I asked my dog if he thought it would be rude if I went to see it. My dog gave me a reassuring look that clearly said, “YES. Don’t feel bad, go! After all, you are the only wondrous woman in this family. ” (My dog thinks very highly of me.)
So I did see it. And it was good.
There was one scene in the movie that I wished I could watch over and over again. I would watch a whole movie filled with that scene, that feeling you get when she climbs out of the trench, and the double-feeling-bellyflop when all the soldiers follow her. Because my favorite things about gods and superheroes are that sometimes they come down and fight with us. They bring the blood of Zeus and all its subsequent powers to a dress shop in London and a barbed wire covered field and make you believe that good will always win. Women will get the vote! These wars will end and peace will come! Reese will bring back a dusty old blog and make biscuits that bleed red and blue!
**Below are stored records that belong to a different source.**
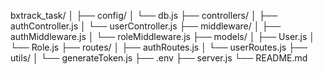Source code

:bxtrack_task/
│
├── config/
│   └── db.js
├── controllers/
│   ├── authController.js
│   └── userController.js
├── middleware/
│   ├── authMiddleware.js
│   └── roleMiddleware.js
├── models/
│   ├── User.js
│   └── Role.js
├── routes/
│   ├── authRoutes.js
│   └── userRoutes.js
├── utils/
│   └── generateToken.js
├── .env
├── server.js
└── README.md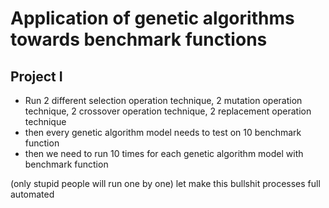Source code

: # Application of genetic algorithms towards benchmark functions

## Project I
* Run 2 different selection operation technique, 2 mutation operation technique, 2 crossover operation technique, 2 replacement operation technique
* then every genetic algorithm model needs to test on 10 benchmark function
* then we need to run 10 times for each genetic algorithm model with benchmark function

(only stupid people will run one by one)
let make this bullshit processes full automated
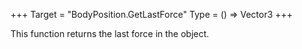 +++
Target = "BodyPosition.GetLastForce"
Type = () => Vector3
+++

This function returns the last force in the object.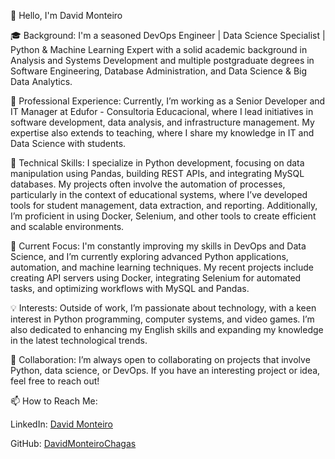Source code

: 👋 Hello, I'm David Monteiro

🎓 Background:
I'm a seasoned DevOps Engineer | Data Science Specialist | Python & Machine Learning Expert with a solid academic background in Analysis and Systems Development and multiple postgraduate degrees in Software Engineering, Database Administration, and Data Science & Big Data Analytics.

💼 Professional Experience:
Currently, I’m working as a Senior Developer and IT Manager at Edufor - Consultoria Educacional, where I lead initiatives in software development, data analysis, and infrastructure management. My expertise also extends to teaching, where I share my knowledge in IT and Data Science with students.

🔧 Technical Skills:
I specialize in Python development, focusing on data manipulation using Pandas, building REST APIs, and integrating MySQL databases. My projects often involve the automation of processes, particularly in the context of educational systems, where I’ve developed tools for student management, data extraction, and reporting. Additionally, I’m proficient in using Docker, Selenium, and other tools to create efficient and scalable environments.

🌱 Current Focus:
I'm constantly improving my skills in DevOps and Data Science, and I’m currently exploring advanced Python applications, automation, and machine learning techniques. My recent projects include creating API servers using Docker, integrating Selenium for automated tasks, and optimizing workflows with MySQL and Pandas.

💡 Interests:
Outside of work, I’m passionate about technology, with a keen interest in Python programming, computer systems, and video games. I’m also dedicated to enhancing my English skills and expanding my knowledge in the latest technological trends.

🤝 Collaboration:
I’m always open to collaborating on projects that involve Python, data science, or DevOps. If you have an interesting project or idea, feel free to reach out!

📫 How to Reach Me:

LinkedIn: [David Monteiro](https://www.linkedin.com/in/david-monteiro/)

GitHub: [DavidMonteiroChagas](https://github.com/DavidMonteiroChagas)
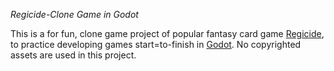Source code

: *Regicide-Clone Game in Godot*

This is a for fun, clone game project of popular fantasy card game [Regicide](https://www.regicidegame.com/), to practice developing games start=to-finish in [Godot](https://godotengine.org/). No copyrighted assets are used in this project.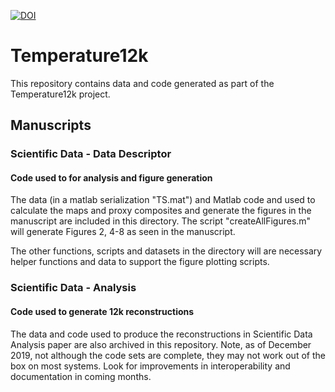 [![DOI](https://zenodo.org/badge/DOI/10.5281/zenodo.3888590.svg)](https://doi.org/10.5281/zenodo.3888590)

# Temperature12k

This repository contains data and code generated as part of the Temperature12k project. 

## Manuscripts

### Scientific Data - Data Descriptor

#### Code used to for analysis and figure generation

The data (in a matlab serialization "TS.mat") and Matlab code and used to calculate the maps and proxy composites and generate the figures in the manuscript are included in this directory. The script "createAllFigures.m" will generate Figures 2, 4-8 as seen in the manuscript.

The other functions, scripts and datasets in the directory will are necessary helper functions and data to support the figure plotting scripts. 

### Scientific Data - Analysis

#### Code used to generate 12k reconstructions

The data and code used to produce the reconstructions in Scientific Data Analysis paper are also archived in this repository. Note, as of December 2019, not although the code sets are complete, they may not work out of the box on most systems. Look for improvements in interoperability and documentation in coming months. 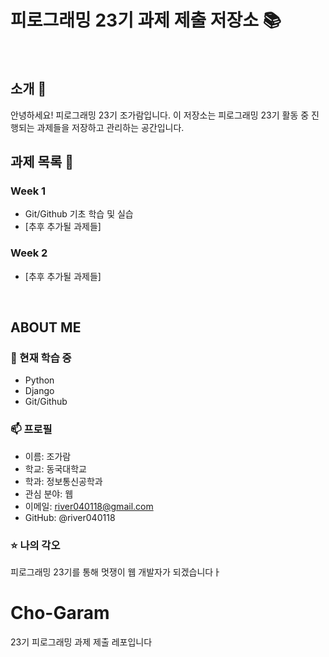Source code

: 
# 피로그래밍 23기 과제 제출 저장소 📚
<br>

## 소개 🚀
안녕하세요! 피로그래밍 23기 조가람입니다.
이 저장소는 피로그래밍 23기 활동 중 진행되는 과제들을 저장하고 관리하는 공간입니다.
<br>

## 과제 목록 📕
### Week 1
- Git/Github 기초 학습 및 실습
- [추후 추가될 과제들]

### Week 2
- [추후 추가될 과제들]
<br>

## ABOUT ME
### 🌱 현재 학습 중
- Python
- Django
- Git/Github

### 📫 프로필
- 이름: 조가람
- 학교: 동국대학교
- 학과: 정보통신공학과
- 관심 분야: 웹
- 이메일: river040118@gmail.com
- GitHub: @river040118

### ⭐ 나의 각오
피로그래밍 23기를 통해 멋쟁이 웹 개발자가 되겠습니다ㅏ

# Cho-Garam
23기 피로그래밍 과제 제출 레포입니다

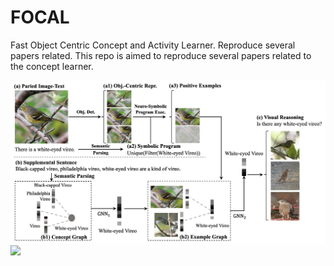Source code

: # FOCAL
 Fast Object Centric Concept and Activity Learner. Reproduce several papers related.
 This repo is aimed to reproduce several papers related to the concept learner.

![](src/model.gif)
![](src/teaser.gig)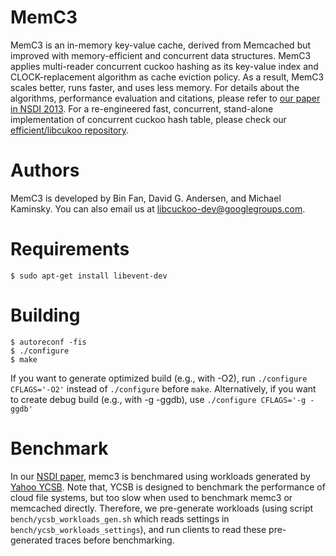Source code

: MemC3
=====

MemC3 is an in-memory key-value cache, derived from Memcached but improved with memory-efficient and concurrent data structures. MemC3 applies multi-reader concurrent cuckoo hashing  as its key-value index and CLOCK-replacement algorithm as cache eviction policy. As a result, MemC3 scales better, runs faster, and uses less memory. For details about the algorithms, performance evaluation and citations, please refer to [our paper in NSDI 2013][1]. For a re-engineered fast, concurrent, stand-alone implementation of concurrent cuckoo hash table, please check our [efficient/libcukoo repository](https://github.com/efficient/libcuckoo).

   [1]: http://www.cs.cmu.edu/~dga/papers/memc3-nsdi2013.pdf "MemC3: Compact and Concurrent Memcache with Dumber Caching and Smarter Hashing"

Authors
=======

MemC3 is developed by Bin Fan, David G. Andersen, and Michael Kaminsky. You can also email us at [libcuckoo-dev@googlegroups.com](mailto:libcuckoo-dev@googlegroups.com).

Requirements
============

    $ sudo apt-get install libevent-dev

Building
==========

    $ autoreconf -fis
    $ ./configure
    $ make

If you want to generate optimized build (e.g., with -O2), run ``./configure CFLAGS='-O2'`` instead of ``./configure``
before ``make``. Alternatively, if you want to create debug build (e.g., with -g -ggdb), use ``./configure CFLAGS='-g -ggdb'``


Benchmark
=========

In our [NSDI paper][1], memc3 is benchmared using workloads generated by [Yahoo YCSB][2]. Note that, YCSB is designed to benchmark the performance of cloud file systems, but too slow when used to benchmark memc3 or memcached directly. Therefore, we pre-generate workloads (using script ``bench/ycsb_workloads_gen.sh`` which reads settings in ``bench/ycsb_workloads_settings``), and run clients to read these pre-generated traces before benchmarking.

  [2]: https://dl.acm.org/citation.cfm?id=1807152 "Benchmarking cloud serving systems with YCSB"
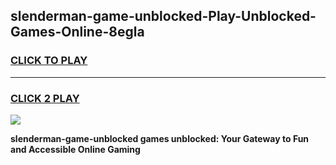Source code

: 
## slenderman-game-unblocked-Play-Unblocked-Games-Online-8egla
<h3>
<a href="https://premium76.site?title=slenderman-game-unblocked&ref=25A">CLICK TO PLAY</a></h3>
<hr>

<h3>
<a href="https://premium76.site?title=slenderman-game-unblocked&ref=25A">CLICK 2 PLAY</a>
  
</h3>

<a href="https://premium76.site?title=slenderman-game-unblocked&ref=25A"><img src="https://clearcache.store/games.png"></a>


**slenderman-game-unblocked games unblocked: Your Gateway to Fun and Accessible Online Gaming**
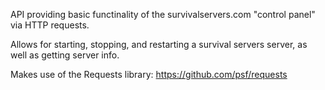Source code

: API providing basic functinality of the survivalservers.com "control panel" via HTTP requests.

Allows for starting, stopping, and restarting a survival servers server, as well as getting server info.

Makes use of the Requests library: https://github.com/psf/requests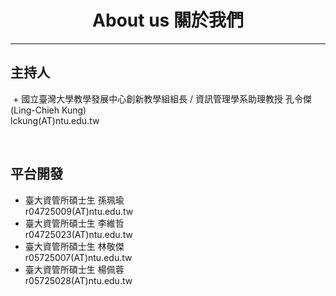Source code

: # <center>About us 關於我們</center>
<hr>

## __主持人__
  + 國立臺灣大學教學發展中心創新教學組組長 / 資訊管理學系助理教授 孔令傑 (Ling-Chieh Kung)<br>lckung(AT)ntu.edu.tw
 
<br>
  
## __平台開發__
  + 臺大資管所碩士生 孫珮瑜 <br>r04725009(AT)ntu.edu.tw
  + 臺大資管所碩士生 李維哲 <br>r04725023(AT)ntu.edu.tw
  + 臺大資管所碩士生 林敬傑 <br>r05725007(AT)ntu.edu.tw
  + 臺大資管所碩士生 楊佩蓉 <br>r05725028(AT)ntu.edu.tw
Speaking of biscuits, I did make them. And they were good.
Somewhere between a baking powder biscuit and a sweet cream scone, these are fluffy and buttery and bursting with berries. I think they were originally conceived as a shortcake stuffed into a single neat little biscuit package, I won’t judge you if you split them open and stuff them with more cream and more berries. That’s what I did. 🙂
Berries & Cream Biscuits
2 1/4 cups flour
1 tablespoon aluminum free baking powder
1/2 teaspoon salt
1/4 cup sugar
6 tablespoons cold, unsalted butter cut into chunks
1 cup heavy cream, plus 1 tablespoon for brushing
1 cup mixed berries, fresh or frozen
1. Preheat oven to 425 degrees. Line a baking sheet with parchment paper.
2. Whisk flour, baking soda, salt, and sugar together in a stand mixer or a large bowl.
3. Add butter and cream together, mixing with the paddle attachment or using a fork/pastry blender to cut in the butter.
4. Gently fold in the berries. Transfer the mixture to a floured surface or piece of parchment paper and roll or press the dough out to 3/4 inch thickness as quickly as possible. Use a biscuit cutter or the edge of a drinking glass to cut the dough into circles (2 to 2 1/2 inches wide). Transfer cut biscuits to the prepared baking sheet. Re-roll dough as necessary. You should end up with 12-14 biscuits. If you feel you’ve handled the dough a bit too much, feel free to pop the baking sheet into the freezer for a few minutes.
5. Bake for 12-15 minutes, until the edges are golden brown. Cool on the baking sheet for a minute before transferring biscuits to a baking sheet. Enjoy warm, or with extra whipped cream and berries, or butter and honey!